You should read the whole thread.
You’re the one who wrote it, and, like I said in the first place, ya might not want to say things like that.
(And it’s “Black,” for God’s sake. They’re an identifiable racialized ethnic group and the least one can do is get the most common name right.)
There is an artist known for various ‘Blak’ works and this terminology, but she is very much not American, it’s a completely different ethnic group.
You won’t find Asian-American students describing academic success as “acting white”.
That’s a cultural issue.
That is not everything, but it is something, a piece of the puzzle, however small or big. And yes, it probably does prevent academic success in some individual cases. The historical development of such attitudes is almost certainly based in past racial oppression. But that doesn’t make it any less a cultural issue. It’s a part of people’s attitudes and beliefs and behavior.
The treatment of paraprofessionals is the great shame of our profession. I have cringed so hard listening to teachers contain about their salaries in front of paras who make less than half of what we do. And it’s not the same job, so some pay differential is to be expected, but lord, it’s awful how often we forget about them when pushing for higher wages. Most teachers don’t even think about it.
We had a nightmare of a superintendent for two years. Of his many sins, the worst was cutting all custodial staff pay for 10%, moving most custodial jobs to night shift (so people would quit) and pinning new hires at minimum wage. Custodians who had been at schools for years or decades were pushed out of shifted to nights. And especially in elementary schools, these people had relationships with kids. They were part of the fabric of the community. And they had vast institutional knowledge of how ancient HVAC and plumbing systems worked.

[Data for analysis]
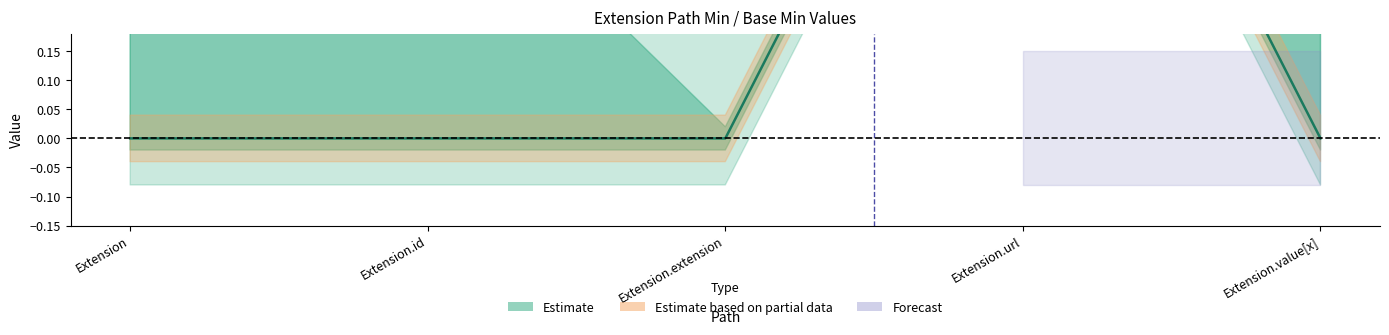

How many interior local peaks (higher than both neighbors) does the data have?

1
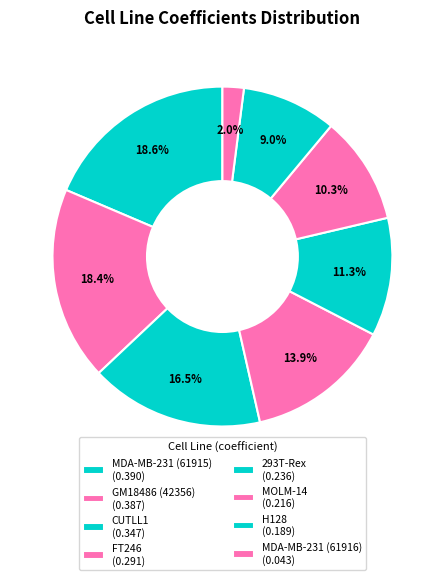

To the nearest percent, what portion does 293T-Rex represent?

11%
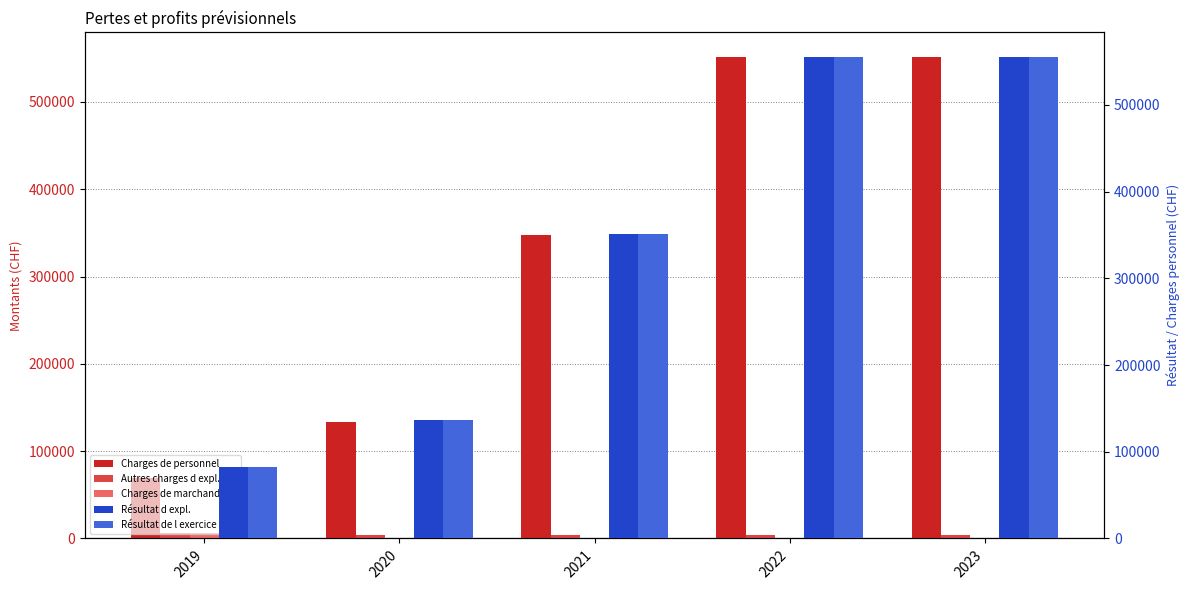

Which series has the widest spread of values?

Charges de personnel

[What to work on]
**1)** Which school job roles does the comment thread mention?
**2)** Carry the comment thread forward, starting after its final sentence about custodians' knowledge of HVAC and plumbing systems.
You can set the lines aside; nothing here depends on them.

[Expected responses]
**1)** Paraprofessionals (paras), teachers, the superintendent, and custodians (custodial staff).

**2)**
It was cruel and did permanent damage to our community, but it didn’t get nearly as much community outrage as other things. Because it was happening to custodians.
Professional licensure can be a great way to enact regulatory capture and twist laws in favor of the licensed at the expense of the non-licensed.
For years I was the director of a day care. Our workers were generally in two categories - young mothers with their own children in the daycare, or older empty-nesters who loved children and wanted to work with them. We paid close to minimum wage, hut the young mothere got free daycare as well, and the older ones were genrally second income earnees who weren’t really doing it for the money anyway.
This was the situation for a long time, and worked really well. The young mothers had skin in the game, and an incentive to make sure the okace ran well, the kids were happy and not abused, etc. The older women just loved kids and were happy to be doung something valuable. The low wages kept the price of daycare down so working people could afford it.
Enter the teacher’s unions and the university which had been graduating far more teaching candidates than there were positions in schools. This made their employment-to-graduate ratio look very bad. So they collaborated with the teacher’s unions, and suddenly the ‘consensus’ view was that it was a scandal that day cares were filled with untrained amateurs. Something must be done ™.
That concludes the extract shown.